Pigs to stay near former Roma concentration camp

Sobotka: Czech Cabinet will not pay for demolition of pig farm in Lety

The center-left government of Prime Minister Bohuslav Sobotka (Social Democrats, ČSSD) will not probably fund the demolition of the pig farm in Lety, situated on the site of a forced labor camp for Romanies during World War II, Sobotka said today.

Over 1,300 Romanies were interned in Lety during the German Nazi occupation, 327 of whom perished in the camp and over 500 were sent to the extermination camp in Auschwitz where most of them died. A memorial to the Romany Holocaust was set up at the former burial ground of the Lety concentration camp for Romanies.
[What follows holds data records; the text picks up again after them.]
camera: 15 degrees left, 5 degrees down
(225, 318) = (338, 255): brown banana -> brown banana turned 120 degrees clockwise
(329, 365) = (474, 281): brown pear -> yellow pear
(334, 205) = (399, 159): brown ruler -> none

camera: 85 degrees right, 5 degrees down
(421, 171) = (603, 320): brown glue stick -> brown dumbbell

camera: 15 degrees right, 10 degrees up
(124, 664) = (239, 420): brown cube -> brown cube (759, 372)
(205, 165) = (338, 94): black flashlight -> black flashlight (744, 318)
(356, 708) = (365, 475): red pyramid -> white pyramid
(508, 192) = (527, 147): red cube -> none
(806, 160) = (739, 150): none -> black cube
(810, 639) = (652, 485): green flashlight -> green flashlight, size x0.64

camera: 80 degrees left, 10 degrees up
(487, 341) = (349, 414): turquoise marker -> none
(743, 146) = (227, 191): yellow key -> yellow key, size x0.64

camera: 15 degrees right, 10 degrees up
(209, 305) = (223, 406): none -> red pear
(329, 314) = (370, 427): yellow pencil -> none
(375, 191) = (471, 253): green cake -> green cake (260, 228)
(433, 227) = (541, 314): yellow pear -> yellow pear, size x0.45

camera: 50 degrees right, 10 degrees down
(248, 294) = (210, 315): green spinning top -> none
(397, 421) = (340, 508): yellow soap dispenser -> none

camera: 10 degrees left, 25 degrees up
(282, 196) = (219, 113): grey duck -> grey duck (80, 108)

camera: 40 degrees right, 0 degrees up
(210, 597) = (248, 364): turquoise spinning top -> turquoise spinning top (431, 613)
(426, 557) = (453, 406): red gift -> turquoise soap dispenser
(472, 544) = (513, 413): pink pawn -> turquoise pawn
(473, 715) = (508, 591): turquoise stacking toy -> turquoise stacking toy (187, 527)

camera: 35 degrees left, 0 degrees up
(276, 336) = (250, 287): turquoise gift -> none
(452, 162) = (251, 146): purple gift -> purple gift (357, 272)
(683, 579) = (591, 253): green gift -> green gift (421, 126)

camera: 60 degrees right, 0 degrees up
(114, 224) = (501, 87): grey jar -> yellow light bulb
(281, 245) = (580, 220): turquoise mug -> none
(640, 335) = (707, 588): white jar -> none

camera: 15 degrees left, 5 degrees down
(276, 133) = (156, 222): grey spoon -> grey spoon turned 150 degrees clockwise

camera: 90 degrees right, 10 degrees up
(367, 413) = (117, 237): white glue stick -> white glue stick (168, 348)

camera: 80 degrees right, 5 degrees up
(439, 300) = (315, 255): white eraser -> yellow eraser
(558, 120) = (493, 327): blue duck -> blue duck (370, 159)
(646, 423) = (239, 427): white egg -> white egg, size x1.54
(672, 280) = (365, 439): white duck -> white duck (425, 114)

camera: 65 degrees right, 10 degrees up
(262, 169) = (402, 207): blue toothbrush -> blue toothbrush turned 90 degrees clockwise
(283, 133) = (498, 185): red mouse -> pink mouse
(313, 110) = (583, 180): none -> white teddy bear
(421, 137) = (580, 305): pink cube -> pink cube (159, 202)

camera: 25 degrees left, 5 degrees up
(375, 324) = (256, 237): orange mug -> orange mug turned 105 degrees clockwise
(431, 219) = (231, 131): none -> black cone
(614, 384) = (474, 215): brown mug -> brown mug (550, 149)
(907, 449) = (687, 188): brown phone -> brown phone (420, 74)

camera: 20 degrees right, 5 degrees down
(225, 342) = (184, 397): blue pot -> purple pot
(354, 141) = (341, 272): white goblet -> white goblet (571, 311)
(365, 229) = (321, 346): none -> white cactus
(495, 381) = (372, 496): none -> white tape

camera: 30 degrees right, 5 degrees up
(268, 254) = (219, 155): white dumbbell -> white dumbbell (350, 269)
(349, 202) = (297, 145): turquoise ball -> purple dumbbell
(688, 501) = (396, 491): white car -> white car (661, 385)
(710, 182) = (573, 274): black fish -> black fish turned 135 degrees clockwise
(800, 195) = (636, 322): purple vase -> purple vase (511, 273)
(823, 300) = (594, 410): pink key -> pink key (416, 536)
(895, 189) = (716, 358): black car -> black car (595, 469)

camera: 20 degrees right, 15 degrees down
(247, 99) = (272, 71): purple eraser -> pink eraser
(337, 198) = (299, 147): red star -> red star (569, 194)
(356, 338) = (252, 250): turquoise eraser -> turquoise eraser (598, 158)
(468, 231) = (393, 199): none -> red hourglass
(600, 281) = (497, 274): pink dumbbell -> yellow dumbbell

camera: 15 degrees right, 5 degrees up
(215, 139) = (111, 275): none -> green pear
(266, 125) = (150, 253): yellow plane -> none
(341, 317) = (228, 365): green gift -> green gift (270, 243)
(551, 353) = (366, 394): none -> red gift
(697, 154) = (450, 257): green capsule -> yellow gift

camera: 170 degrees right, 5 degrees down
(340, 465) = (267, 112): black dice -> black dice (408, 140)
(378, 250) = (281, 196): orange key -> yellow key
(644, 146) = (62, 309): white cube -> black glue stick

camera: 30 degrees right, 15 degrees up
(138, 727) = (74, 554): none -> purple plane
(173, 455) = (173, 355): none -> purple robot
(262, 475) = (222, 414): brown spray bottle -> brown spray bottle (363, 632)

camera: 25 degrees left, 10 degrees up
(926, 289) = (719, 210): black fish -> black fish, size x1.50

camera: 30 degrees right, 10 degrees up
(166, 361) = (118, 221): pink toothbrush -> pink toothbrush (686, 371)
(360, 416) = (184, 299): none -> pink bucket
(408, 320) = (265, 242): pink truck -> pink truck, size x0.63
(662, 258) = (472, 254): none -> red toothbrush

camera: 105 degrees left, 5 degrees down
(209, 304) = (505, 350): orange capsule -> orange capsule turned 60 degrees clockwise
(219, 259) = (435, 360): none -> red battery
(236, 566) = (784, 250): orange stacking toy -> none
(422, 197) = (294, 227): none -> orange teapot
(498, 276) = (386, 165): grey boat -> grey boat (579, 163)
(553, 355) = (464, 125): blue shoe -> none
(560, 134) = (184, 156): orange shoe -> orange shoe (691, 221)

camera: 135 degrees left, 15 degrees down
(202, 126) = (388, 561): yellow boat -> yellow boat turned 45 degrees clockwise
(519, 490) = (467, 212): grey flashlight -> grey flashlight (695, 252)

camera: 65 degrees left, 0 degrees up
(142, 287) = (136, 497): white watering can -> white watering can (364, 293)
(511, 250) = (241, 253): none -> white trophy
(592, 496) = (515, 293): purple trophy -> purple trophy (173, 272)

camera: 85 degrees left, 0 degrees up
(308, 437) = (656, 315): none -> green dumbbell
However, it is situated near a pig farm that is at the site now. Romanies and human rights activists have protested against it for years. Relatives of the Romany Holocaust victims along with the U.N. Human Rights Committee have demanded that the pig farm be abolished.

At the commemorative act for Romany Holocaust victims today, Sobotka said the tens of million crowns that would be needed to close the pig farm and to build a new one should be spent on different purposes such as education of Romany children and improvement in life conditions in socially excluded localities, primarily inhabited by Romanies. The ceremony was attended by about 100 people.
„I do not have any good feeling from the discussion only being reduced to the question of the pig farm standing nearby,“ Sobotka said. „I think that we should speak about more important things, such as a latent racism that is still present in Czech society, time and time again surfacing,“ Sobotka said. He said the question of the pig farm was very complicated as this was a holding owned by the AGPI Pisek company. The solution would demand large investments, Sobotka said. „I would prefer the money to flow to the education of Romany children, to be devoted on the improvement of social conditions in socially excluded localities because there is not enough money,“ he added. „I can understand the outrage of the people who have come here. This is not a simple affair. So far, none of the governments have been able to come to terms with the problem,“ Sobotka said.

„I do not want to start any confrontation. Sobotka seems to feel deep in his heart that the pig farm should not be here,“ Romany organiser of the commemorative act Cenek Ruzicka said. Almost all of Ruzicka’s family died in the Holocaust. Ruzicka showed a pond near the camp to Culture Minister Daniel Herman (Christian Democrats (KDU-ČSL) where Romany women were forced to wash naked, while the warders sexually abused them.